If you want to be particularly inspiring, travel toward the 20-mile mark, where marathon runners often experience “the wall,” a challenging period when energy wanes.

To help racers push through, head toward East 138th Street in the Bronx, a relatively short stretch of the race, or to Marcus Garvey Park in Harlem, which runners divert around before heading down Fifth Avenue toward the finish line.

Both locations also tend to be less crowded than the miles that follow, making it more likely that you’ll see a particular runner you’re pulling for.

The streets of New York are always lively, but the marathon brings a particularly energetic atmosphere. People crowd the sidewalks with signs, ring bells for hours and play music for both the runners and the crowd.

One of the most festive stretches of the course is in Fort Greene Brooklyn, along Lafayette Avenue between Fulton Street and Bedford Avenue.
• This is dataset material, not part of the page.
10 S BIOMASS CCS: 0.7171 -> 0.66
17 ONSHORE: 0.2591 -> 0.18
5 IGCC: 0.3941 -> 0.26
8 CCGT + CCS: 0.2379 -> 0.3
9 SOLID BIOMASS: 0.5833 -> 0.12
Among the groups lining Lafayette Avenue are the Bishop Loughlin Memorial High School band, known for pumping up runners with the theme from the movie “Rocky,” and the choir from the Emmanuel Baptist Church, where congregants spill out of morning services to serenade marathon participants.
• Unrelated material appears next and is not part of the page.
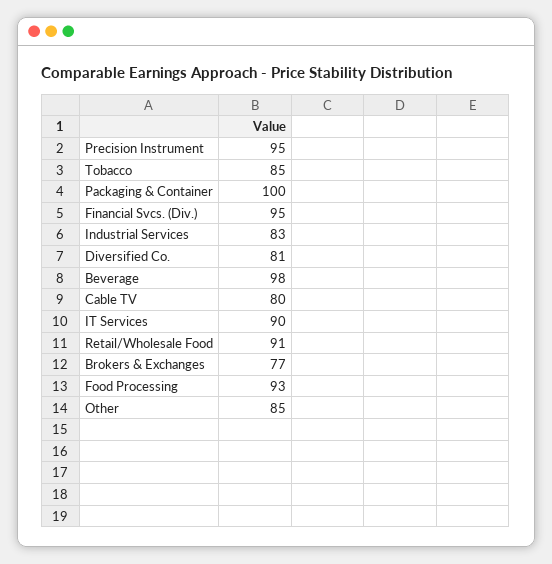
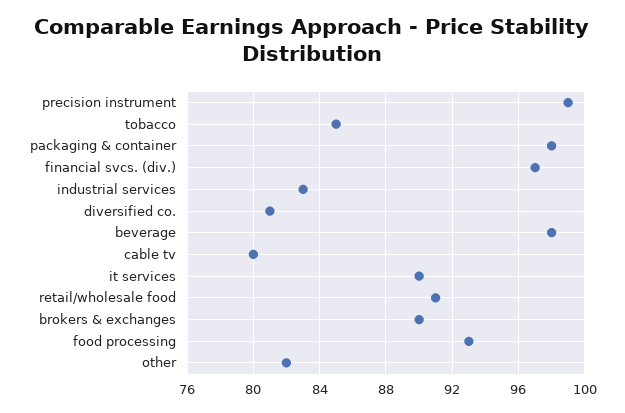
Precision Instrument: 95 -> 99
Packaging & Container: 100 -> 98
Financial Svcs. (Div.): 95 -> 97
Brokers & Exchanges: 77 -> 90
Other: 85 -> 82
In the second half of the course, runners are met with another burst of sound on First Avenue in Manhattan, between 59th and 96th Streets.

Near 59th Street, marathoners who just finished scaling a challenging and quiet hill on the Queensboro Bridge are greeted with a cacophony of people screaming at runners, clanging noisemakers and banging drums.

The sidewalks here are generally clogged (though they thin out as the race heads uptown). But the energy is so high that it can carry runners as some of them start to hit the wall.

For many city residents, the race winds through their neighborhoods. If you’re one of them, consider staying put.

“If the marathon runs through your neighborhood, your local place is always great,” Mr. Capiraso said. “Because you know the area, and you’ll know the people around.”

The course also has a number of subway stations along the route, a boon for those who need to travel to spots on the course. Notably, the R train runs under the course on Fourth Avenue in Brooklyn, which makes for easy spectating in an early stretch where runners are still plenty enthused.

The sidewalks nearest to subway stations, however, tend to be the most crowded. So, if you’re trying to see a specific runner at a specific spot, give yourself extra time to get settled.

You’ll also want to check with runners about their start time. The first athletes cross the start line at 8:30 a.m., but the last wave of runners won’t begin the race until 11 a.m.